━━━━━ Page
Welcome to the Dinner Party: Inspired by Iconic Work, Dance Concert Spotlights Women’s Rights

Students in the Dance Theatre Group (DTG) perform in the fall 2023 concert. Photo by A. Pierce Bounds '71.

Students in the Dance Theatre Group (DTG) perform in the fall 2023 concert. Photo by A. Pierce Bounds '71.

Fall concert journeys through herstory

by MaryAlice Bitts-Jackson

Dickinson’s theatre & dance department cuts to the heart of current affairs with its fall 2023 Dance Theatre Group (DTG) concert. The Dinner Party: A Dance Concert focuses on women’s bodies and rights—issues that have risen to top of mind for many in the U.S., due to recent related decisions by the U.S. Supreme Court.

The concert is inspired by The Dinner Party, an artwork by feminist icon Judy Chicago. Attracting some 100,000 visitors during the past year to the Brooklyn Museum, where it's resided since 2007, The Dinner Party is a testament to the octogenarian artist’s intensifying draw and influence in the current age.
━━━━━━━━━━
■ **Set exercise**
Pick up the article about the Dinner Party dance concert after its final sentence and continue writing it.
━━━━━ Dataset excerpts
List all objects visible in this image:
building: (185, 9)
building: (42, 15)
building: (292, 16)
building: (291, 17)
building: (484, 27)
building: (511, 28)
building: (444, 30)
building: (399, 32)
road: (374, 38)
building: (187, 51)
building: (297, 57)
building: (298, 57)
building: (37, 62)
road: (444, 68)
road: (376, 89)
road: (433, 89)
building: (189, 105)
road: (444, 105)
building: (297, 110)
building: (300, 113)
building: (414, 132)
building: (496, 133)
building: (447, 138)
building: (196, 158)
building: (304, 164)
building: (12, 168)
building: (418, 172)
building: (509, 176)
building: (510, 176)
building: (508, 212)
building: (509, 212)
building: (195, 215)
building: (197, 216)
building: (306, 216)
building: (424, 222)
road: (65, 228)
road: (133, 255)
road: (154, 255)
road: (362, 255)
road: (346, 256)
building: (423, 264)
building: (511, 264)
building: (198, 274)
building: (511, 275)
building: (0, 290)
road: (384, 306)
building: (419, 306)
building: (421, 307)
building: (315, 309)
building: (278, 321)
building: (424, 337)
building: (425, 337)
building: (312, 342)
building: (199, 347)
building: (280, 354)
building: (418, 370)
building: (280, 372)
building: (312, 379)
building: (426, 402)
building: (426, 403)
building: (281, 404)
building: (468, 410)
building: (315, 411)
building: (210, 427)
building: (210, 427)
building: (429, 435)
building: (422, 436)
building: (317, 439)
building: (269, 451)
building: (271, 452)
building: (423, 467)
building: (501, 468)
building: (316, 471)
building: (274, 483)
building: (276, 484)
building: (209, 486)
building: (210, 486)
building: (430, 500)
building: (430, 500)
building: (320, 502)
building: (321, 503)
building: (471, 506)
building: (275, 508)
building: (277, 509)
━━━━━━━━━━
■ **Solved exercise**
Through it, Chicago sets a place at the table, literally, for 39 women figures in history and legend, and incudes plates painted to represent female anatomy. The women represented in the work exemplify a significant aspect of women’s history or provide a role model for a more egalitarian society.  These 39 figures span the ages, from a mythic primordial goddess to an ancient Greek poetess to a Medieval saint to a Native American princess to early Suffragettes, abolitionists and Civil Rights leaders. The names of 999 additional women mythological figures, religious figures, government leaders, entrepreneurs, writers, artists, musicians, actors, dancers, filmmakers, architects, scholars, historians, educators, military figures, athletes, physicians, scientists, explorers, philanthropists, activists and suffragettes are inscribed on tiles that comprise The Dinner Party’s floor.

Photo by A. Pierce Bounds '71.

Students in the Dance Theatre Group (DTG) perform in the fall 2023 concert. Photo by A. Pierce Bounds '71.

The DTG concert likewise hearkens to women figures in fiction, legend and history and to the contributions of women of the past and present. The choreographed works also address issues around women’s bodies—autonomy, body image—and women’s rights and status in our contemporary moment.

Performed by student dancers, the works were choreographed by Sarah Skaggs, director of dance; Erin Crawley-Woods, lecturer in dance; and guest-choreographer Colleen Thomas, director of Colleen Thomas Dance, co-director of Bill Young/Colleen Thomas Co., and a professor at Barnard College of Columbia University. One of Skaggs’ dances deploys audio from the movie version of “Who’s Afraid of Virginia Woolf,” referencing the British woman author, who earned a place at Judy Chicago’s famous table. Thomas’ dance, “If You’d Just Smile,” addresses a much-lamented gendered experience that launched its own hashtag in 2017, #stoptellingwomentosmile.

While addressing a heated contemporary issue, the concert is not a collection of protest dances, clarifies Skaggs, who directs the production. Instead, Skaggs describes it as “a celebration of the women in our lives—their trials, tribulations and gifts.”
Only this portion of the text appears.